When the University Students’ Council presidential campaign began a couple weeks ago, The Gazette vowed to endorse the one candidate its editorial board felt would make the best USC president.

This was not in an attempt to influence the results, but rather an honest effort to take the election seriously and encourage free-thinking student voters to do the same.

We believe the USC president should be everything common sense would dictate: a good leader and communicator, intelligent, pragmatic, and someone with good ideas and the will to back them up.

Believe it or not, there have been years where not a single USC presidential candidate had a sufficient mix of these qualities to convince critical-thinking bystanders they were up to the job. This year there are two.

Patrick Harris and Kathy Robineau have each demonstrated they have the capacity to be a solid USC president. A debate about both these individuals reveals that Harris has the ambition needed to stand out and actually attempt to effect substantive change.

Much of the talk surrounding Harris’ campaign concerns his promise to lobby the provincial government to lower the age of majority (i.e. the legal drinking age) to 18. Albeit pickpocketed out of The Gazette’s editorial following the collapse of the Wet/Dry Program, lowering the drinking age to 18 is a legitimate student issue, particularly for the thousands of first-year students who have been socially segregated due to the double cohort.

The rest of the talk about Harris deals with his political affiliation. He served as advisor to the premier and minister of education for Ontario’s former Progressive Conservative government. However, this speaks to his experience, and his platform does not reflect his political ideology the way the platform of one of his opponents, Dave Molenhuis, reflects his New Democratic Party dogmatism.

For her part, Robineau has boatloads of USC experience. But her platform lacks anything substantive that hasn’t already been tried before.

Both of these candidates have what it takes. Both are competent and both would represent student interests when dealing with USC bureaucrats, the university administration or the provincial government.

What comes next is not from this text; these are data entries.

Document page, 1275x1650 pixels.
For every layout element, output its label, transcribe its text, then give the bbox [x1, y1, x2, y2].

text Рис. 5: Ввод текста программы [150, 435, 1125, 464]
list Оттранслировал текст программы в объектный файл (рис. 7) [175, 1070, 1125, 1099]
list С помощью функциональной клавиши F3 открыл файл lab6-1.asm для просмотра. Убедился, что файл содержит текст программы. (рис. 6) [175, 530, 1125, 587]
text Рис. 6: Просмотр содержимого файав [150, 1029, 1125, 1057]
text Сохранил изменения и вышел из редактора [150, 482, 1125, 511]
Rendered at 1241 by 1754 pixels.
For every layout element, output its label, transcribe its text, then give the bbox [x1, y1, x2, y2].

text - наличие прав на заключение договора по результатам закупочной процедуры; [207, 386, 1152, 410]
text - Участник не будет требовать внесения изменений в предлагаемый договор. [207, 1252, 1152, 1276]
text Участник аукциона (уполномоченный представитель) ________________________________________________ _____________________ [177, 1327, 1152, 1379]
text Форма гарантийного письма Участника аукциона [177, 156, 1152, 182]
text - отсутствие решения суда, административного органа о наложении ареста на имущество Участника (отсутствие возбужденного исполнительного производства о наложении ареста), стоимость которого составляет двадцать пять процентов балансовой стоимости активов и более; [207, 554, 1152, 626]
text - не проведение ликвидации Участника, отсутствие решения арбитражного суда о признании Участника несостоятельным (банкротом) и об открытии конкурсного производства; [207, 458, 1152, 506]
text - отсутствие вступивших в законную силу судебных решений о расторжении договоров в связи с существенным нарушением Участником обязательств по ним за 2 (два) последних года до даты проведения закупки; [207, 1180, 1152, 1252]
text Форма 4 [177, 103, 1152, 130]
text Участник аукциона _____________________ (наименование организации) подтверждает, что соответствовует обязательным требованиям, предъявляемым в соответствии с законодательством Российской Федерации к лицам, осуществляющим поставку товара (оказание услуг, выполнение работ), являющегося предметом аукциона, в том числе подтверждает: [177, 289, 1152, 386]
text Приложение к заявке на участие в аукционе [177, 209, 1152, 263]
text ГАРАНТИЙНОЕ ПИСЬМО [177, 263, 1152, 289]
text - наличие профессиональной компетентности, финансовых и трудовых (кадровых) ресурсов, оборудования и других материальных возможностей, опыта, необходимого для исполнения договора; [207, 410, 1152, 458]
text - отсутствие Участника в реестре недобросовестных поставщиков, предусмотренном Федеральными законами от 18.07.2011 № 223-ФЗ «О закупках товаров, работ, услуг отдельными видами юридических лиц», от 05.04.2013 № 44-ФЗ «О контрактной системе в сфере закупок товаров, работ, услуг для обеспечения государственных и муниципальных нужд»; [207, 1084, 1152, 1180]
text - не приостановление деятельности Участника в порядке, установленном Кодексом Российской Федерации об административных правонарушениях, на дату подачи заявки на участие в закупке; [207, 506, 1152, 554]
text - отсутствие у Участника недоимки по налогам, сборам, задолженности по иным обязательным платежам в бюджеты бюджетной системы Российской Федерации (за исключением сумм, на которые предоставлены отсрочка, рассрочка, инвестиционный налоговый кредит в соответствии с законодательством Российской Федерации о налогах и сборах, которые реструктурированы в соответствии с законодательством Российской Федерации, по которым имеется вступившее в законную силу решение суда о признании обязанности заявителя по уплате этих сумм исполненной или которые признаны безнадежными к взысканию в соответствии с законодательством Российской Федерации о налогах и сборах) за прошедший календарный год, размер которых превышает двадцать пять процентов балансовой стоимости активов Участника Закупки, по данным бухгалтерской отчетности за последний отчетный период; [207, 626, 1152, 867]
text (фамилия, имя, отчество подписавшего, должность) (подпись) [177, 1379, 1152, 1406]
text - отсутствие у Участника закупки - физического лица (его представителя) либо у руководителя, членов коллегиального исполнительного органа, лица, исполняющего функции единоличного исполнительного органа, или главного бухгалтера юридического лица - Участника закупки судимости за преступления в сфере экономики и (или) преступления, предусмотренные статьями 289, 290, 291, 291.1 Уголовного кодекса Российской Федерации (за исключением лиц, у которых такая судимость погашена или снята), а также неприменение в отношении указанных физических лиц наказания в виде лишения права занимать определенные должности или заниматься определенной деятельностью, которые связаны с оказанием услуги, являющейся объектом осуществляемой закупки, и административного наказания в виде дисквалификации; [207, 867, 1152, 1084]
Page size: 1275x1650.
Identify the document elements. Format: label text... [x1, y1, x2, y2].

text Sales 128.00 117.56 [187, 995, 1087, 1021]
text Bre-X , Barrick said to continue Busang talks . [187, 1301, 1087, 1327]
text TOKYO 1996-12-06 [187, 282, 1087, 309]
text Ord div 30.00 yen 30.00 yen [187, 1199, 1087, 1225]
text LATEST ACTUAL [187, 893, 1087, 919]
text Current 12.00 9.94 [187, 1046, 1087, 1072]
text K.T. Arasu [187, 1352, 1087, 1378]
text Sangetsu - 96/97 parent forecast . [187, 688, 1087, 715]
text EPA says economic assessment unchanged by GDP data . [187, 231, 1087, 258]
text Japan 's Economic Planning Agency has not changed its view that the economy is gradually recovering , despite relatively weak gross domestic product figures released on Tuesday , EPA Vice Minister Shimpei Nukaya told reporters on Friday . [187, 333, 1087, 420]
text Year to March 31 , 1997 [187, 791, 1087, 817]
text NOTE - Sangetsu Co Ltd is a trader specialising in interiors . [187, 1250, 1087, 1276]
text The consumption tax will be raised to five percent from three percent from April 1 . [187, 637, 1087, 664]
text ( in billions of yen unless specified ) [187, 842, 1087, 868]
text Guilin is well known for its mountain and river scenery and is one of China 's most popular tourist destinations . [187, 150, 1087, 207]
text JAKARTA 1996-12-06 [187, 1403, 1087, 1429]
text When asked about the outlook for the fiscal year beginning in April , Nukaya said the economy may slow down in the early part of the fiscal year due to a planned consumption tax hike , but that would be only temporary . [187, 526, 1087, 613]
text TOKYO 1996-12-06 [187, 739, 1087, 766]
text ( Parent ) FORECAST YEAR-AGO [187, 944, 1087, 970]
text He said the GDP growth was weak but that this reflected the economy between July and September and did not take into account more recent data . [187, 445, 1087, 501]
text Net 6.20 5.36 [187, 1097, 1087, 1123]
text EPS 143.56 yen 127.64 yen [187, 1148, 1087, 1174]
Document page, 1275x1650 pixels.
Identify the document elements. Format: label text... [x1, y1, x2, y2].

The Gazette has been critical of the current USC leadership for its status quo approach to the year, and we would be remiss if we did not support the candidate who has all of the above qualities, as well as lofty ambition.

The question then concerns how feasible it is to get the province to lower the age of majority. It’s definitely a tough sell. Yet we’d prefer the able president that will at least try to the able president that won’t.